There’s always the last-minute pull-outs to put a dampener on the show. But barring the possibility of some of the Chinese women shuttlers cancelling their India tickets for the April 1-6 India Super Series entirely, the upcoming event will see the strongest bunch from that domineering nation to compete at an Indian venue.
Siri Fort’s never had it this good.
At the 2009 World Championship in Hyderabad in 2009 — the last time the Chinese hopped south for a global event, Xie Xingfang was nearing her retirement, and their transition players — Lu Lan, Lin Wang — though formidable, were still in the shadows of their first-stringers.

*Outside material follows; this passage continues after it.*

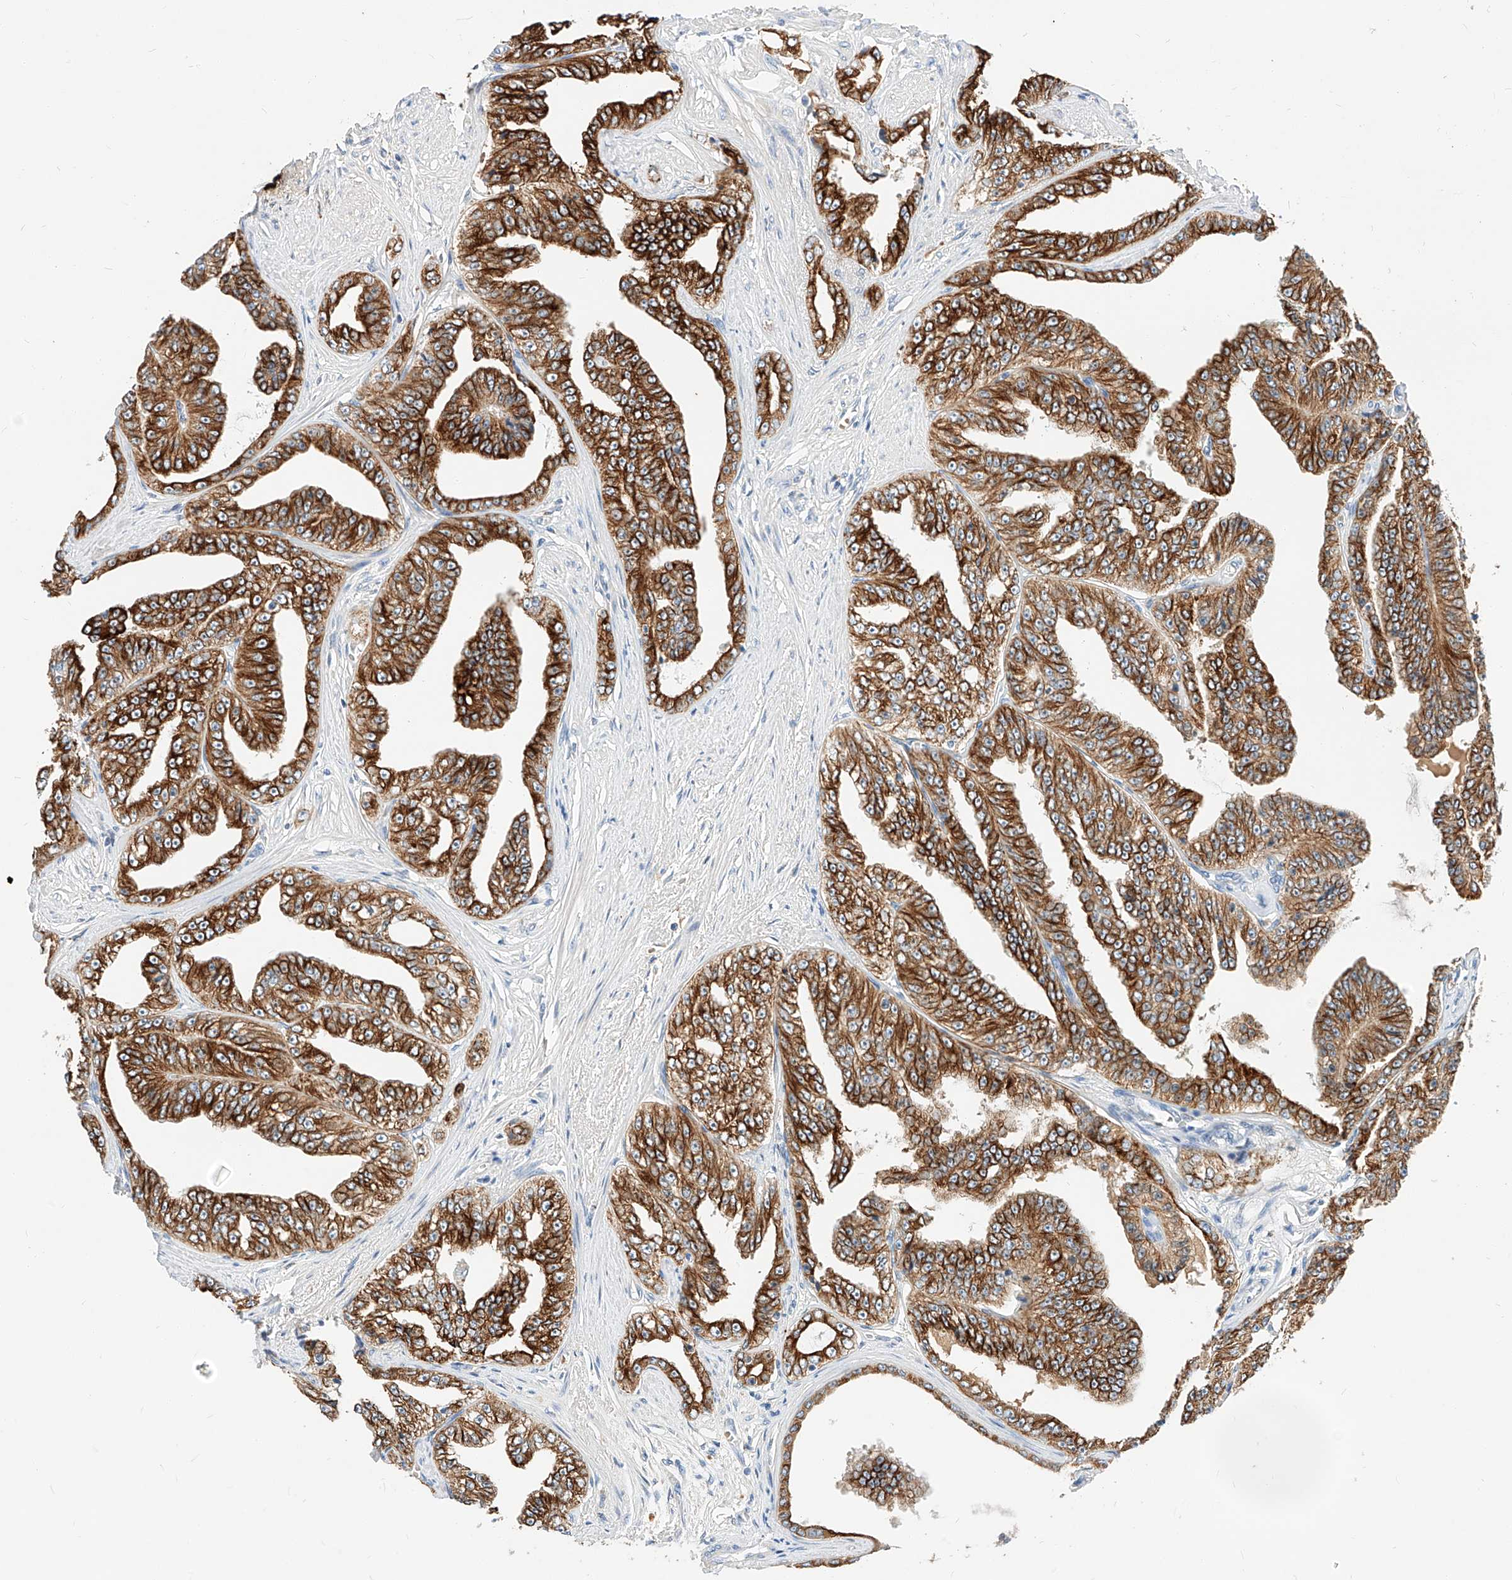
{"staining": {"intensity": "strong", "quantity": ">75%", "location": "cytoplasmic/membranous"}, "tissue": "prostate cancer", "cell_type": "Tumor cells", "image_type": "cancer", "snomed": [{"axis": "morphology", "description": "Adenocarcinoma, High grade"}, {"axis": "topography", "description": "Prostate"}], "caption": "Prostate cancer stained for a protein (brown) demonstrates strong cytoplasmic/membranous positive positivity in approximately >75% of tumor cells.", "gene": "MAP7", "patient": {"sex": "male", "age": 71}}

With all the top ranked players – No 1 through No 10 — on the draw-sheet for Delhi’s April event, and China’s 1,2,3 carrying with them the tags of Olympic champion, former World Champion, and recently-crowned All England champion, the Delhi field’s the strongest in badminton, helped by the fact that there’s no cap on shuttlers from a single nation, as happens at the Olympics or Worlds.

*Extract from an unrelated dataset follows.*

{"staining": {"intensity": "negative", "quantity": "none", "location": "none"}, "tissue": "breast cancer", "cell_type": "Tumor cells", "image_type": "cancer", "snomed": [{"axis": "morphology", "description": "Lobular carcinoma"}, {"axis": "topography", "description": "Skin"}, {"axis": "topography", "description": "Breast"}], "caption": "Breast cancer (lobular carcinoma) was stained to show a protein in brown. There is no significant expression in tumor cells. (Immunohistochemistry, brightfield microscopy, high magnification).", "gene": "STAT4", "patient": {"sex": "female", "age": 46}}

One obvious reason why the Chinese will trek down for this event is to recce ahead of the Thomas Uber Cup at Delhi in May. A tournament that the Chinese are extremely and propreitarily possessive about winning, the Uber Cup which will topline Delhi’s glorious badminton summer, has managed to draw out Xuerui Li, Yihan Wang and Shixian Wang out of their lair, and the India Super Series should benefit from enjoying their first sighting, if the whole pack does fetch up.

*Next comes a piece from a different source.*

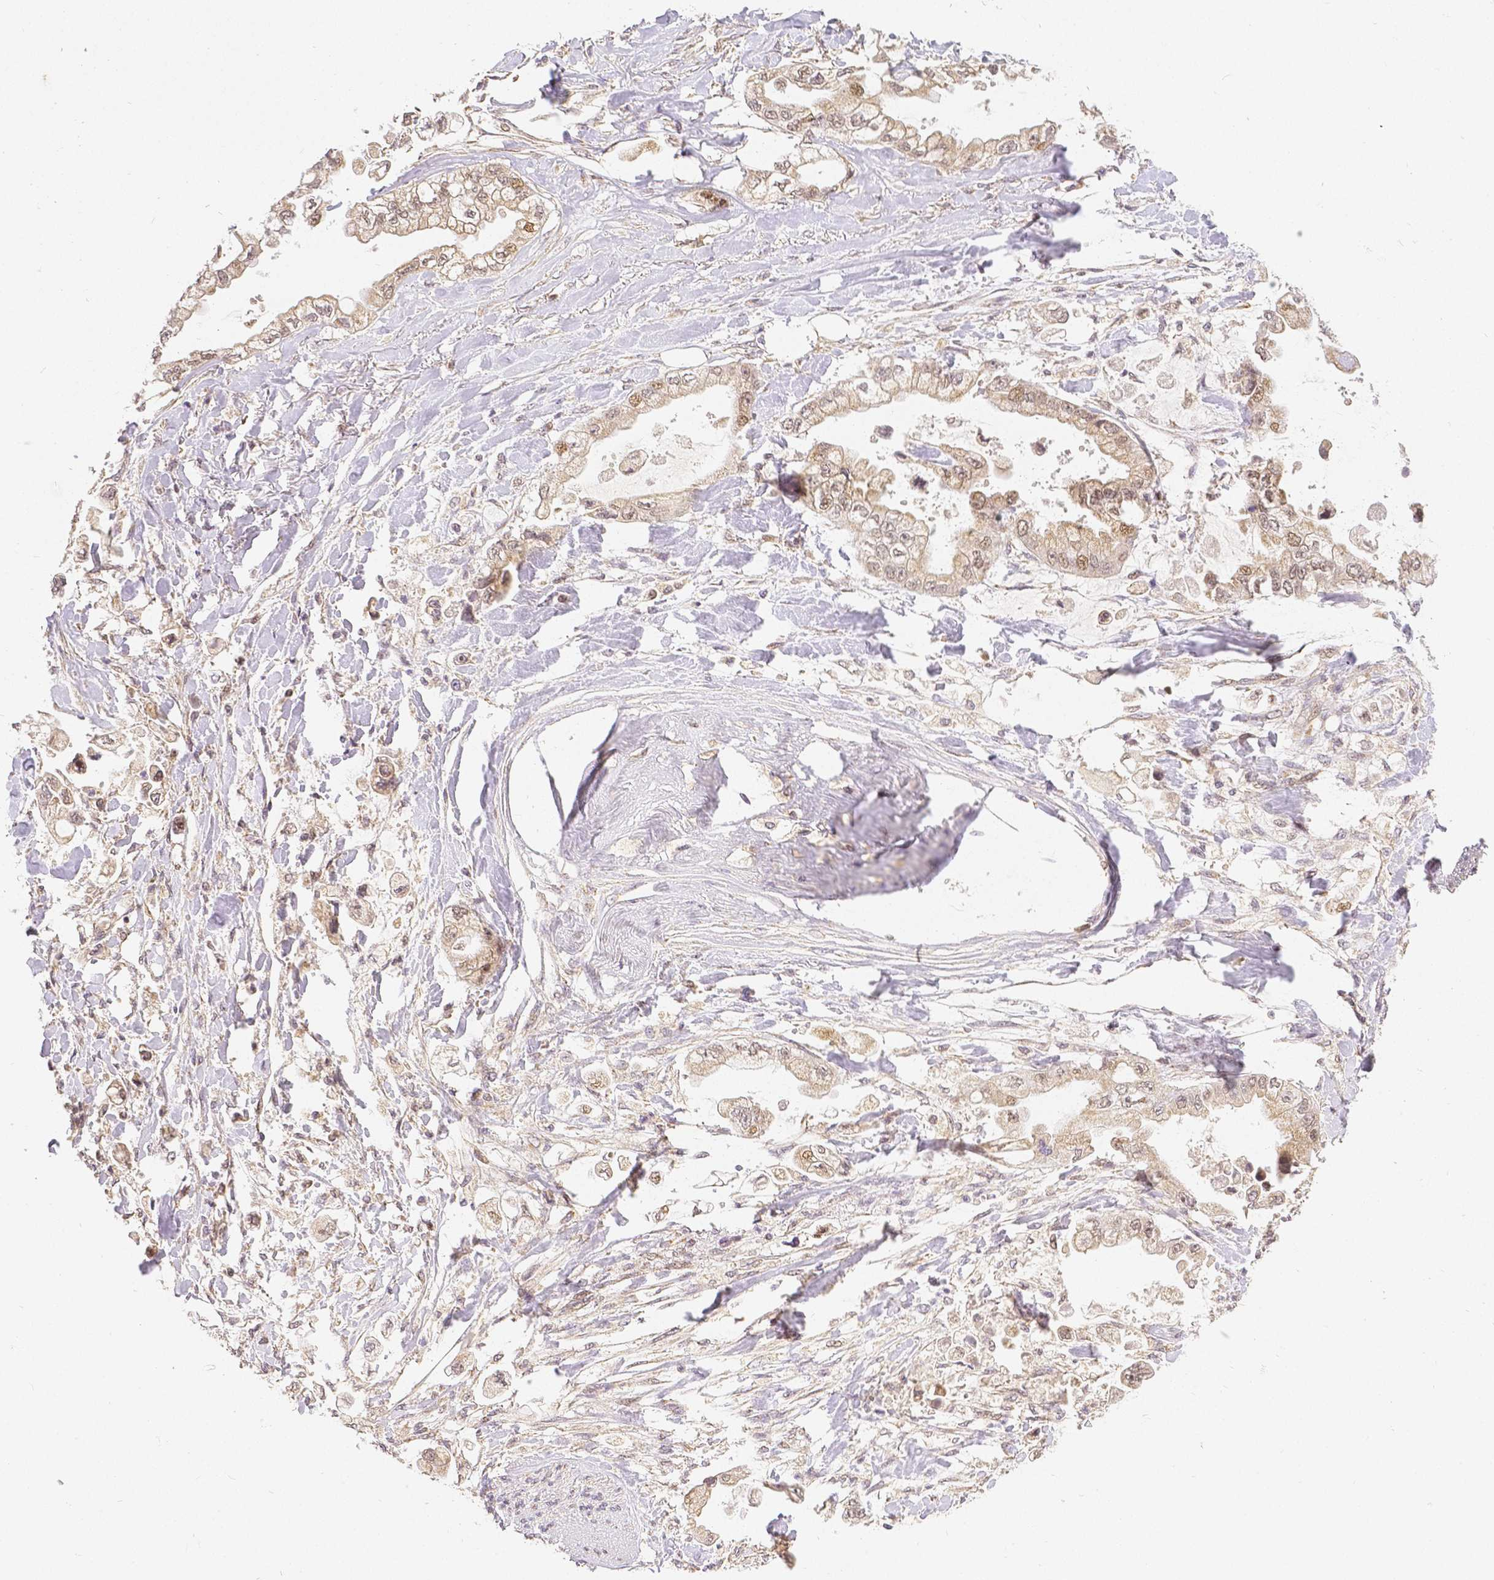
{"staining": {"intensity": "moderate", "quantity": ">75%", "location": "cytoplasmic/membranous,nuclear"}, "tissue": "stomach cancer", "cell_type": "Tumor cells", "image_type": "cancer", "snomed": [{"axis": "morphology", "description": "Adenocarcinoma, NOS"}, {"axis": "topography", "description": "Stomach"}], "caption": "This histopathology image displays immunohistochemistry staining of adenocarcinoma (stomach), with medium moderate cytoplasmic/membranous and nuclear positivity in about >75% of tumor cells.", "gene": "RHOT1", "patient": {"sex": "male", "age": 62}}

What makes the India Super Series a fascinating dress rehearsal to the team-dynamics of the Uber Cup, is the presence of the pair of Koreans, Thais and the two Indians Saina Nehwal and PV Sindhu in the Top 10, who will all be on show at Delhi next week sizing up their opponents even while looking for Super Series points.
For an Indian spectator, live badminton has never looked this good.